The Ministry of Environment, Lands and Parks is a referral agency for range development proposals. As a minimum, a referral should include a map detailing the location, a copy of, or reference to, the design specifications, and any other pertinent information gathered during the layout of the development. The normal 60-day referral time period applies.
The district manager may refer the proposed development to individuals or groups likely to be affected or to have an interest in the proposal.
This process is under review.
Projects must be ground-located and mapped.
All proposed developments require district manager consent before any construction or layout takes place.
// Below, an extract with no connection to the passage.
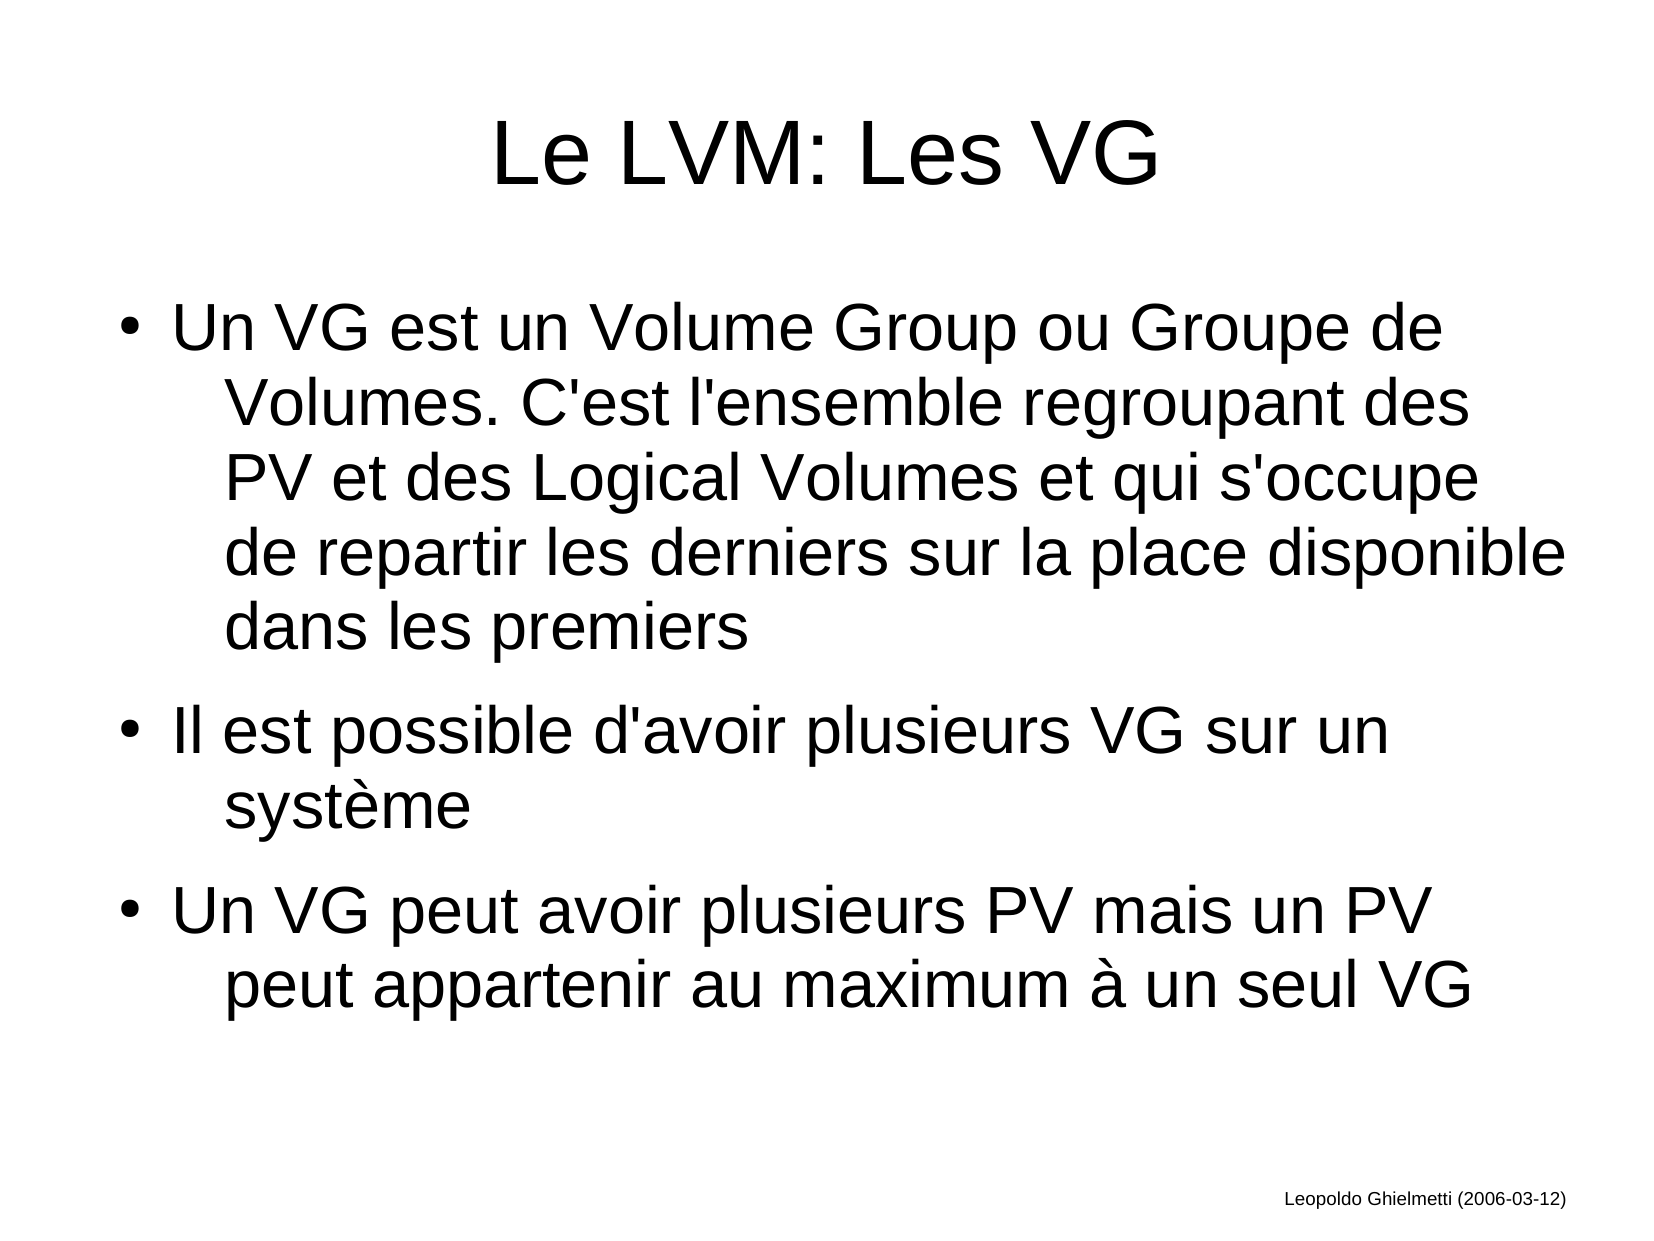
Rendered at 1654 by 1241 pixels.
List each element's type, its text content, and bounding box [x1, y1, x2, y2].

list Un VG est un Volume Group ou Groupe de Volumes. C'est l'ensemble regroupant des PV et des Logical Volumes et qui s'occupe de repartir les derniers sur la place disponible dans les premiers Il est possible d'avoir plusieurs VG sur un système Un VG peut avoir plusieurs PV mais un PV peut appartenir au maximum à un seul VG [82, 290, 1571, 1109]
text_box Leopoldo Ghielmetti (2006-03-12) [1269, 1181, 1595, 1217]
title Le LVM: Les VG [82, 49, 1571, 257]
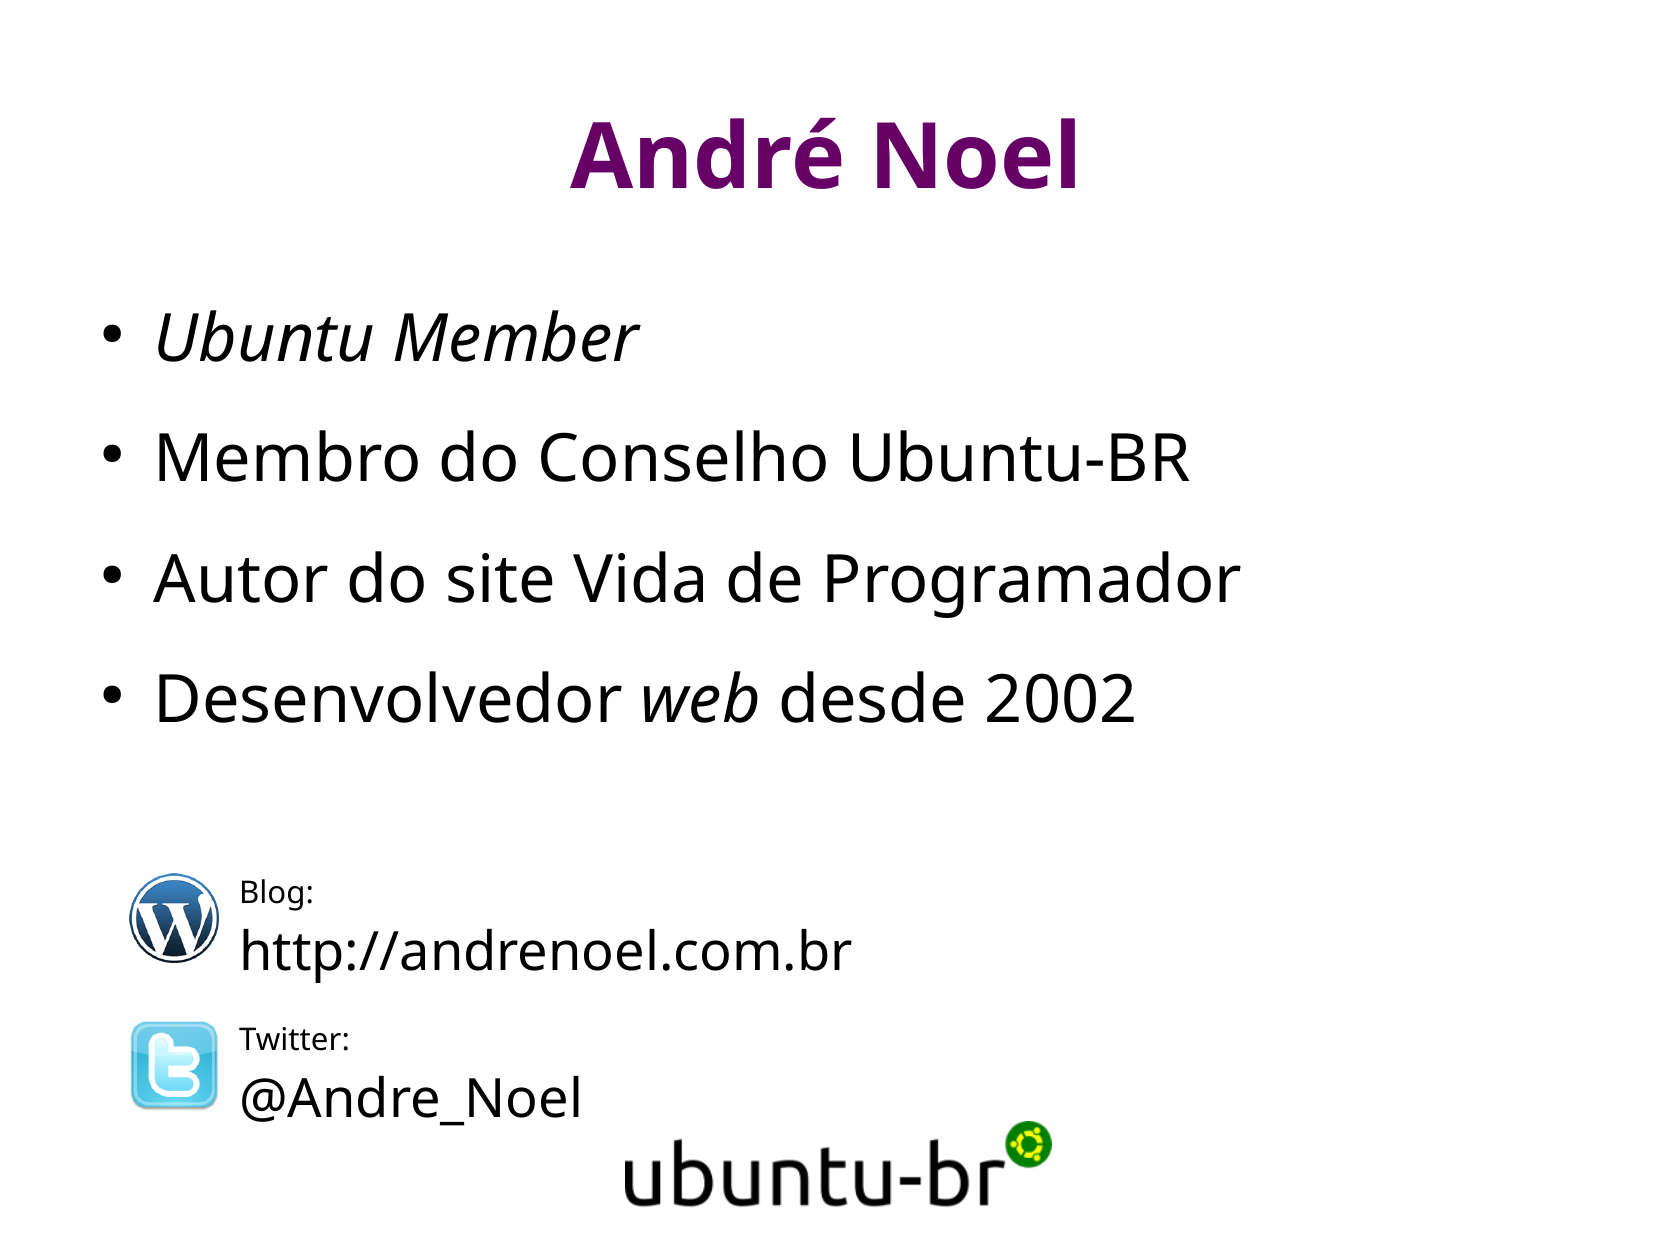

Along with this consent, specifications, revegetation requirements and maintenance responsibilities will normally be included.
Where the proposed development is part of the current range use plan, the district manager may waive further review and comments. Where the proposed development is not part of the current range use plan, the district manager may require a public review and referral process as previously outlined. See the Range Practices Regulation for details.
The range agreement holder is responsible for maintenance of developments unless granted an exemption by the district manager. If more than one agreement holder is affected, the maintenance responsibility is normally pro-rated based on net authorized AUMs. As a minimum, fences should be checked prior to turnout and maintained to ensure that the fence provides the intended benefit.
If the development is not identified/mapped in the current range use plan, the plan map should be updated showing its location. This would be done using the amendment form in Appendix 1, following the process set out in Section 43 of the Forest Practices Code of British Columbia Act.